Dijkstra's Algorithm
Finds the shortest path in a weighted graph with non-negative edge weights using a priority queue.
Queue
FIFO (First-In, First-Out) data structure
Stack
LIFO (Last-In, First-Out) data structure.
Priority Queue
A queue that removes the item with the highest priority (lowest distance in Dijkstra).
Data Stream
A continuous, real-time, potentially infinite flow of data.
Event-Time
The time an event actually occurred.
Processing-Time
The time the system processes an event.
Watermark
A mechanism that tracks stream progress and helps handle late events.
Tumbling Window
A non-overlapping fixed-size window.
Sliding Window
An overlapping fixed-size window.
Session Window
A window based on user activity that closes after inactivity.
Record-by-Record Processing
Processes each event immediately as it arrives.
Micro-Batching
Processes small batches of events at regular intervals.
Stateful Processing
Maintains information across multiple events.

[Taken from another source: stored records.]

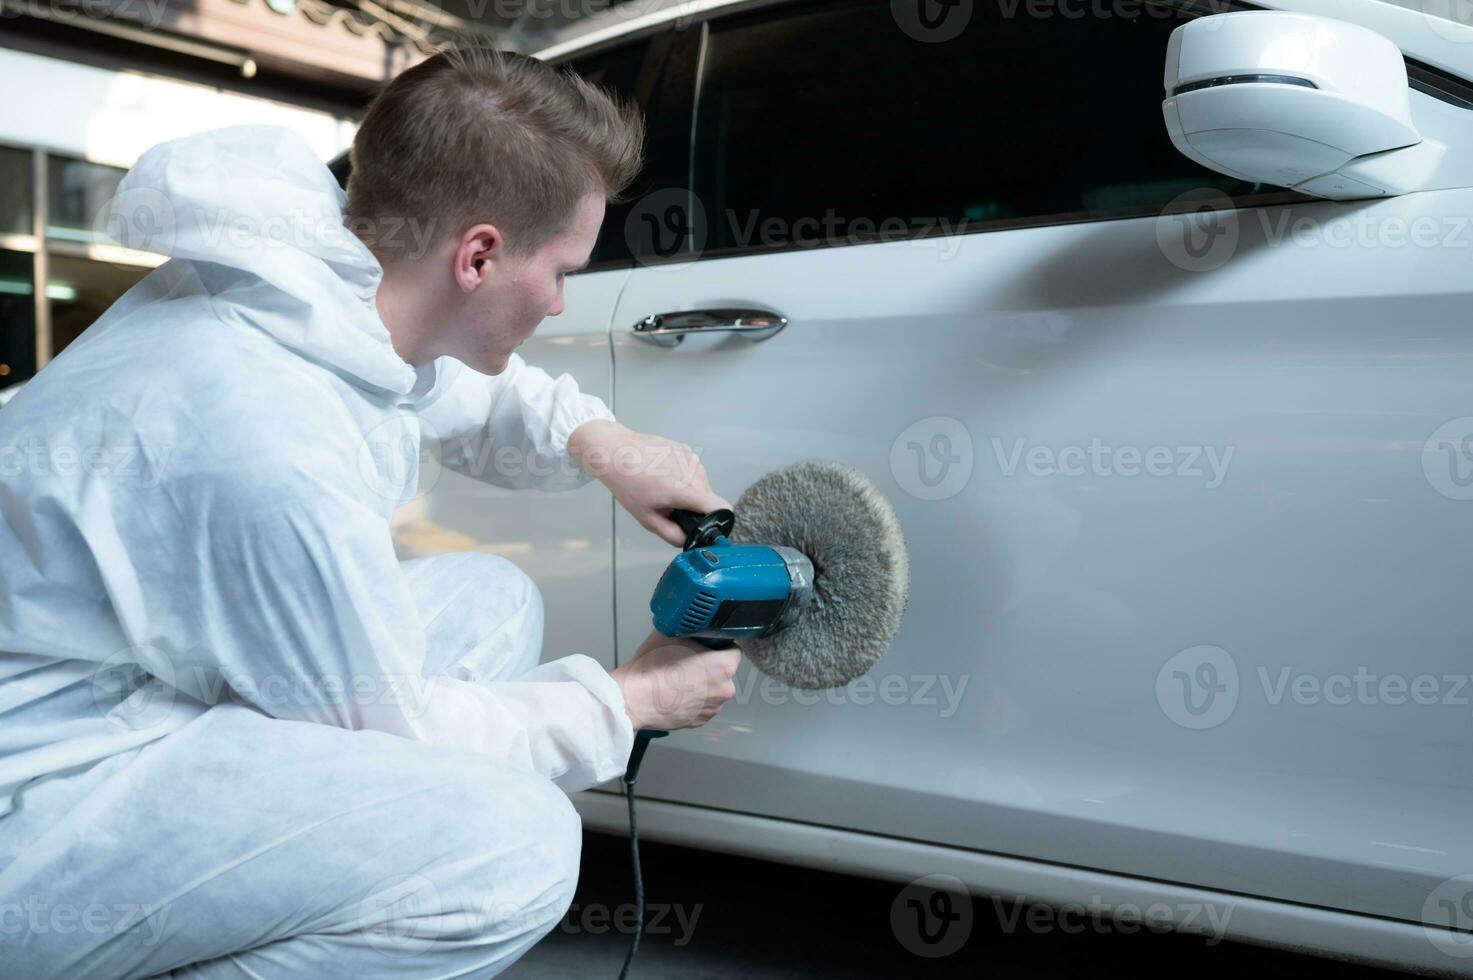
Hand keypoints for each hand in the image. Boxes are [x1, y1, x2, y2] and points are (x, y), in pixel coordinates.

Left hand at [568, 420, 731, 546]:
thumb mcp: (647, 518)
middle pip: (709, 497)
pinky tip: (663, 474)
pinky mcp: (685, 449)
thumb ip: (673, 535)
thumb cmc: (627, 483)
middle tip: (670, 505)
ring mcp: (691, 457)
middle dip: (695, 506)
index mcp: (685, 490)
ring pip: (702, 483)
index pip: (722, 508)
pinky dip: (683, 475)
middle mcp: (693, 471)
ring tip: (663, 488)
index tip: (705, 524)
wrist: (614, 452)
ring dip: (689, 490)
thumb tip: (689, 540)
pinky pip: (693, 469)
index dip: (717, 520)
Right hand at [608, 629, 740, 731]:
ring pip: (713, 689)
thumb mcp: (672, 635)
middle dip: (711, 666)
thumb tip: (689, 623)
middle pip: (724, 672)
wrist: (634, 699)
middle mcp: (724, 690)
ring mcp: (712, 708)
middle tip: (689, 660)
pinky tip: (676, 693)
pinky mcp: (700, 721)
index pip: (734, 650)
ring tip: (679, 678)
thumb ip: (689, 630)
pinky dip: (694, 699)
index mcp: (723, 666)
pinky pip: (702, 705)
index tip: (709, 645)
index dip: (721, 645)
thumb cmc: (653, 668)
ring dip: (703, 684)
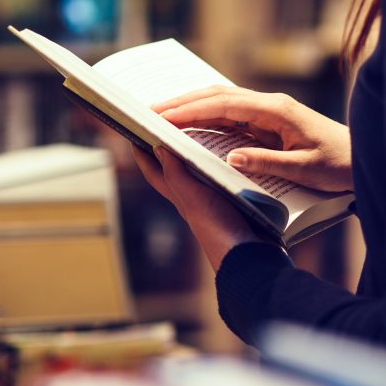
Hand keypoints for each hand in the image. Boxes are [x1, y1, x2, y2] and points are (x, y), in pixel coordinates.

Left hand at [132, 146, 265, 270]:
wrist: (250, 257)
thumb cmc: (219, 230)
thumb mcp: (193, 198)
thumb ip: (176, 174)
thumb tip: (158, 149)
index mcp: (180, 198)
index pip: (154, 173)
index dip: (142, 155)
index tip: (135, 134)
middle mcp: (194, 200)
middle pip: (175, 171)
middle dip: (169, 150)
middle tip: (168, 128)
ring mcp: (214, 203)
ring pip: (201, 174)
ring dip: (198, 156)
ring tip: (201, 134)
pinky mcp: (234, 204)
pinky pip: (224, 180)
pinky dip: (224, 166)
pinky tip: (233, 158)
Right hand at [154, 85, 353, 191]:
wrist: (363, 159)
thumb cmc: (339, 165)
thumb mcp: (305, 169)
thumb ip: (267, 162)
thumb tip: (230, 156)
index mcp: (276, 111)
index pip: (224, 105)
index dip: (191, 111)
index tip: (163, 117)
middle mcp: (269, 104)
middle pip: (217, 95)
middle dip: (182, 102)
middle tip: (149, 111)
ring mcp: (267, 111)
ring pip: (221, 101)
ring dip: (191, 106)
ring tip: (161, 114)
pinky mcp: (267, 121)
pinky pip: (230, 113)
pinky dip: (205, 115)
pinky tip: (189, 122)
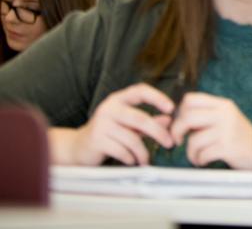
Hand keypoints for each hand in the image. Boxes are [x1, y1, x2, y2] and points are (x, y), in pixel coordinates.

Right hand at [50, 83, 175, 165]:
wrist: (79, 147)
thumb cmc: (109, 134)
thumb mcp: (129, 125)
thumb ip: (149, 122)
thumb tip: (169, 120)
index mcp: (118, 99)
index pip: (140, 91)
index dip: (157, 97)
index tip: (171, 109)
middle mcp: (109, 108)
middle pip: (140, 119)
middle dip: (158, 133)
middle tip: (169, 143)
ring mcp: (101, 124)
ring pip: (132, 138)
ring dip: (143, 152)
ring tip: (145, 160)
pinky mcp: (96, 140)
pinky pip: (121, 150)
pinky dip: (130, 158)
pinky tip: (132, 161)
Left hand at [170, 92, 251, 169]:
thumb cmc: (239, 137)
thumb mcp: (226, 119)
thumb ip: (206, 116)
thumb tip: (178, 121)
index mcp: (223, 105)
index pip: (191, 99)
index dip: (180, 112)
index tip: (181, 123)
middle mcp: (225, 114)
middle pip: (187, 117)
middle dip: (177, 131)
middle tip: (178, 140)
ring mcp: (226, 130)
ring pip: (193, 140)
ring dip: (190, 153)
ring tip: (197, 156)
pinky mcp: (227, 147)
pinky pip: (202, 154)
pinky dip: (199, 161)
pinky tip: (204, 161)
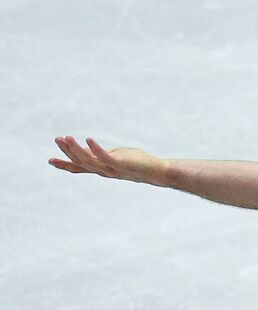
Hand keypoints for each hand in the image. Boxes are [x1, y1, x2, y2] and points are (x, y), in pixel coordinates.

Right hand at [49, 136, 167, 184]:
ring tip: (67, 137)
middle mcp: (104, 171)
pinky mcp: (121, 164)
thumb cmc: (136, 163)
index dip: (65, 164)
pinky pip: (105, 157)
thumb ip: (99, 155)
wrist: (156, 172)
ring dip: (77, 149)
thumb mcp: (113, 157)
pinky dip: (95, 149)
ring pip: (90, 161)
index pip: (80, 168)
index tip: (50, 161)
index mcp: (101, 169)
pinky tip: (88, 139)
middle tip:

CEP (Complex Event Processing)
Detects meaningful patterns across multiple events.
Lambda Architecture
A three-layer architecture combining batch and stream processing.
Kappa Architecture
A single stream-processing architecture that replays event logs
IoT Pipeline
Processes IoT data through collection, preprocessing, processing, and visualization.
IaaS
Infrastructure as a Service; provides virtual hardware while users manage the operating system and applications.
PaaS
Platform as a Service; users deploy applications while the provider manages the platform.
SaaS
Software as a Service; complete software provided over the internet.
FaaS (Serverless)
Function as a Service; executes individual functions on demand without managing servers.
Stateless
Does not retain information between executions.
Ephemeral
Temporary; exists only while running.
Auto-Scaling
Automatically adjusts computing resources based on demand.
Cold Start
Initialization delay when an inactive serverless function runs again.
Storage Disaggregation
Separates compute resources from storage so each can scale independently.
LLM
A Large Language Model trained on massive text datasets to generate human-like text.
Transformer
The neural network architecture used by modern LLMs.
GPT
Generative Pre-trained Transformer; predicts the next token.
Token
A piece of text processed by an LLM.
Embedding
A numerical vector representation of data.
Attention
A mechanism that focuses on relevant surrounding tokens to understand context.
Vector Database
A database that stores and searches embeddings for similarity search.
Semantic Search
Search based on meaning instead of exact keywords.
Cosine Similarity
Measures similarity using the angle between vectors.
Euclidean Distance
Measures straight-line distance between vectors.
KNN
Exact nearest-neighbor search that compares against every vector.
ANN
Approximate nearest-neighbor search that is faster but slightly less accurate.
HNSW
An Approximate Nearest Neighbor (ANN) search algorithm.
Chroma
ANN open-source vector database.
Pinecone
A cloud-native vector database
RAG (Retrieval-Augmented Generation)
A technique that retrieves relevant documents from a vector database before an LLM generates an answer, improving accuracy and reducing hallucinations.
Hallucination
An incorrect or unsupported answer generated by an LLM.